Rituxan’s Efficacy May Be Linked to It Blocking How B-cells and Certain T-cells Interact, Study Says
Blocking the interaction between immune B-cells and CD8-positive T-cells may be what makes Rituxan (rituximab) an effective treatment for ANCA-associated vasculitis (AAV), a study reports.
Findings of the study, “B cell depletion therapy dampens CD8+ T cell response in ANCA‐associated vasculitis,” were published in Arthritis & Rheumatology.
Anti-neutrophil cytoplasmic autoantibody (ANCA) vasculitis is an autoimmune disease caused by the production of autoantibodies — antibodies that wrongly target and attack healthy cells — leading to blood vessel inflammation and swelling in affected tissues and organs.
The disease impacts immune cells involved in both innate — general immune response against pathogens — and adaptive — specific immune response against a pathogen that involves memory — immunity, including B-cells that produce autoantibodies, CD4-positive T-cells (T-helper cells), and regulatory T-cells that regulate the function of B-cells and other types of T-cells.
Previous studies involving patients and animal models of disease suggested CD8-positive T-cells — T-cells that contain the CD8 receptor on their surface and are responsible for detecting and destroying pathogens — may also be involved in AAV. However, it is not clear how this complex auto-immune response is generated.
Two randomized clinical trials (NCT00748644; NCT00104299) demonstrated the efficacy of Rituxan in treating AAV by targeting B-cells that produced harmful autoantibodies.
Based on data that included these results, Rituxan, marketed by Genentech, is now FDA approved to both achieve and maintain remission in patients with granulomatosis with polyangiitis (GPA) and microscopic polyangiitis (MPA).
But researchers, noting that exactly how Rituxan “impacts T-cell response in AAV patients has not been fully investigated,” set out to compare the effectiveness of Rituxan and conventional immunosuppressants (CIS) — azathioprine, mycophenolate, or methotrexate — on regulatory CD4-positive, and CD8-positive T-cells in these patients.

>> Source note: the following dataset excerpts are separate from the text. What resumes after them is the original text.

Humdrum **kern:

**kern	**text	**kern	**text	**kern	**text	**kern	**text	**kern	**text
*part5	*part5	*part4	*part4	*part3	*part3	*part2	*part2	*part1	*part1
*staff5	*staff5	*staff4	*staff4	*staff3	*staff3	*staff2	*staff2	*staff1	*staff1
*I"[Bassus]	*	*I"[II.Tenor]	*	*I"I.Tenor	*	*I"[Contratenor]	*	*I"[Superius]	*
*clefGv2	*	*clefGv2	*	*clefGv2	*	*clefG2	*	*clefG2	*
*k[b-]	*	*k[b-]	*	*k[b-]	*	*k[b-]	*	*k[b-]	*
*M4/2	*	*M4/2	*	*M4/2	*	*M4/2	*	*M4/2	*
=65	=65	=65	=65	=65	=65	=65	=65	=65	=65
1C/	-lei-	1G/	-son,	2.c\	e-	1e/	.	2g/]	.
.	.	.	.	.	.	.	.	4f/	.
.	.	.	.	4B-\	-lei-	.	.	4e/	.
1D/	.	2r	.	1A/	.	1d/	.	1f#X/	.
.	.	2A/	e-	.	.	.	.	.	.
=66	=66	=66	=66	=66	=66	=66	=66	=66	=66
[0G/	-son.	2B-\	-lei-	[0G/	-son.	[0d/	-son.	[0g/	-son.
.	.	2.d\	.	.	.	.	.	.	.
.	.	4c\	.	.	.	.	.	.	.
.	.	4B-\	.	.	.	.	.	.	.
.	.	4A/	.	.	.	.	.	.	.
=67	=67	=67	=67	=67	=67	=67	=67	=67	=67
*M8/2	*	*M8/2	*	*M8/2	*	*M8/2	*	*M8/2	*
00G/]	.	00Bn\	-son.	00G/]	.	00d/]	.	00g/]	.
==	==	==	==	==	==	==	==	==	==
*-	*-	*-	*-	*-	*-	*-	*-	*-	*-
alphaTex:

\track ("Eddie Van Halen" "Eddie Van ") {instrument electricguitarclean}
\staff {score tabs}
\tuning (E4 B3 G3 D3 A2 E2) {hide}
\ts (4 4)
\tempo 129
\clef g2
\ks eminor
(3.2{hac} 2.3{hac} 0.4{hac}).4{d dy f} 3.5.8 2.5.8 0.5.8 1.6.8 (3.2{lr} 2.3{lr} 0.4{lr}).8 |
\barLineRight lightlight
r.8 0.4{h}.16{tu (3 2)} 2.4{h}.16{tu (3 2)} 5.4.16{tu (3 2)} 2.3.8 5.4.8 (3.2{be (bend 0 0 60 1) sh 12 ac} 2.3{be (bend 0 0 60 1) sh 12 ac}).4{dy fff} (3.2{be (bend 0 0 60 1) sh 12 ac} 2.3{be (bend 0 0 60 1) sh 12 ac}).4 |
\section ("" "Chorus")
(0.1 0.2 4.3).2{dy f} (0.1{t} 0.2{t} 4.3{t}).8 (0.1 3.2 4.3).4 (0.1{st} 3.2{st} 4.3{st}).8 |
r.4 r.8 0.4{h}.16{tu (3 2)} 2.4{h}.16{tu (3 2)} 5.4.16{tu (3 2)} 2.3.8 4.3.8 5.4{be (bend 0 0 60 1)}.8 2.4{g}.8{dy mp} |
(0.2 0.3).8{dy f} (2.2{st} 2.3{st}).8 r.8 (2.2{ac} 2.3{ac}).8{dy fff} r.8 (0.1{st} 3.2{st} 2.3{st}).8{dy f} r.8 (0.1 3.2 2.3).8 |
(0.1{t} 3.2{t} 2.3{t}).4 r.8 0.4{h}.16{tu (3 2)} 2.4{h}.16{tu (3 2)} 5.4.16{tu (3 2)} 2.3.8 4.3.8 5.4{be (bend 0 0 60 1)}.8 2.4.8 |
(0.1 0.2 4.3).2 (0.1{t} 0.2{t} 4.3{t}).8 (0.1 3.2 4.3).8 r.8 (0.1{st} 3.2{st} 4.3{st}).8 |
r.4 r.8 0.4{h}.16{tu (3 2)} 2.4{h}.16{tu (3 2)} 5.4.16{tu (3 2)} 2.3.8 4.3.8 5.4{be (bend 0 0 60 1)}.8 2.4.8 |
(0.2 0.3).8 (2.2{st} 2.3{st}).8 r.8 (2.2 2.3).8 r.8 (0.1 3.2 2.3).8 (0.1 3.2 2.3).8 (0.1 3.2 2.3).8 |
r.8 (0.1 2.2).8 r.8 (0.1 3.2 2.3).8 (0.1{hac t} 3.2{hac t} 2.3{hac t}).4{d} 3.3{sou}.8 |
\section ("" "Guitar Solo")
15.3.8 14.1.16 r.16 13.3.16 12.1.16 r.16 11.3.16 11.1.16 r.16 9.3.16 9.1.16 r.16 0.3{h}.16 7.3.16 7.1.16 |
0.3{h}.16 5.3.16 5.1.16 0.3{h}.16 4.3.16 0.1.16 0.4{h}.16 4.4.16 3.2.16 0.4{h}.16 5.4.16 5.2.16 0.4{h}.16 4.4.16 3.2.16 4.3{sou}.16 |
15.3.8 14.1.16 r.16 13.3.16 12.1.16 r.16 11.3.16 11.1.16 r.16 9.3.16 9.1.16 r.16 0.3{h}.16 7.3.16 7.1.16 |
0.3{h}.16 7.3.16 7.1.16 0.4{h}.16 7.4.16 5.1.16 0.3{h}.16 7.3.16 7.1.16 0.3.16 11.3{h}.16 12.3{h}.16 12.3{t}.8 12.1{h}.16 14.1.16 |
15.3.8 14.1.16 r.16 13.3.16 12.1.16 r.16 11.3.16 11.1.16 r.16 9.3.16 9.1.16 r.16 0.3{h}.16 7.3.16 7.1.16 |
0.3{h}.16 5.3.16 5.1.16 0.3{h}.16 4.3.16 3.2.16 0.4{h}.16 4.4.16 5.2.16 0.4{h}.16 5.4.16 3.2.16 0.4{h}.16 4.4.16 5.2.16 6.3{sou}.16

They analyzed 63 blood samples from a total of 51 AAV patients: 20 from people with untreated active disease and 43 samples from patients in remission and either taking no treatment, or under maintenance therapy with Rituxan or CIS. The frequency of isolated T-cell sub-populations and their characteristics were assessed through in vitro assays (lab tests).
No significant differences in CD4-positive and regulatory T-cells were found between patients treated with Rituxan or conventional immunosuppressants.
But within the CD8-positive T-cell subset, Rituxan-treated patients had fewer memory effector T-cells — T-cells immediately prepared to fight a pathogen because they have a “memory” or previously encountering it — and lower production of pro-inflammatory cytokines/chemokines — molecules that mediate the immune response — compared to those treated with CIS.
These experiments also showed that CD8-positive T-cells from AAV patients, when cultured with B-cells, produced more pro-inflammatory cytokines.
But when interaction between these two types of immune cells was blocked, cytokine production dropped significantly, similar to what was seen after Rituxan treatment in AAV patients.
“We found that CD8-positive T-cells from patients in remission under CIS [conventional immunosuppressants] produced similar levels of cytokine/chemokine than those of patients with untreated active disease. Conversely, CD8-positive T-cells from patients receiving Rituxan produced lower levels of pro-inflammatory cytokine and chemokines compared to the two other groups,” the researchers wrote.
“In conclusion, the disruption of B-cell help [given] to a pathogenic CD8-positive T-cell response could contribute to the dramatic efficacy of Rituxan. Further studies are needed to determine how B-cell impact CD8-positive T-cell responses and to assess the value of CD8-positive T-cells immunomonitoring under B-cell targeted therapies,” they concluded.